To-do item: I need the lines below from the one with "Corners Escape Room" down to the one with "Lundy's Lane" reproduced exactly, both ends included, and nothing else.

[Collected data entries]
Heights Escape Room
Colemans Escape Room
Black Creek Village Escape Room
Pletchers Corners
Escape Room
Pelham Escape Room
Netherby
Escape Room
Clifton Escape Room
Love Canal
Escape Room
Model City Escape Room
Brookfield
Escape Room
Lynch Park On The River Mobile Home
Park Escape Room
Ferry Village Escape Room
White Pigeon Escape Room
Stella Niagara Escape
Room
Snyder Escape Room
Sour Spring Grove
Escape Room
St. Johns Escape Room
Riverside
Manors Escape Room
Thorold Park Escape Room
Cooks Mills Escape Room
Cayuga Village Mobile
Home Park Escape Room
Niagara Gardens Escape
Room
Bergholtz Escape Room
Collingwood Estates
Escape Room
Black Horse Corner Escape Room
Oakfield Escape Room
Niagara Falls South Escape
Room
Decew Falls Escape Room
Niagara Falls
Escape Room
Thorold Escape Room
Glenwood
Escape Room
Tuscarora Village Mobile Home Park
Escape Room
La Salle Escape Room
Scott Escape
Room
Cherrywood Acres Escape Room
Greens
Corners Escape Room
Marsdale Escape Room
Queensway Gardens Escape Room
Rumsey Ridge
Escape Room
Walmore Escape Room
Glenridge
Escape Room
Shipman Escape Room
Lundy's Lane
...
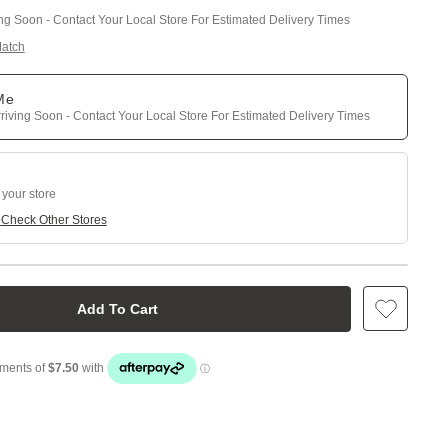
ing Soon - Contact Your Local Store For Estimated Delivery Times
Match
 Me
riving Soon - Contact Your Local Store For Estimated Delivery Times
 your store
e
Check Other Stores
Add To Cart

Written response:
Corners Escape Room
Marsdale Escape Room
Queensway Gardens Escape Room
Rumsey Ridge
Escape Room
Walmore Escape Room
Glenridge
Escape Room
Shipman Escape Room
Lundy's Lane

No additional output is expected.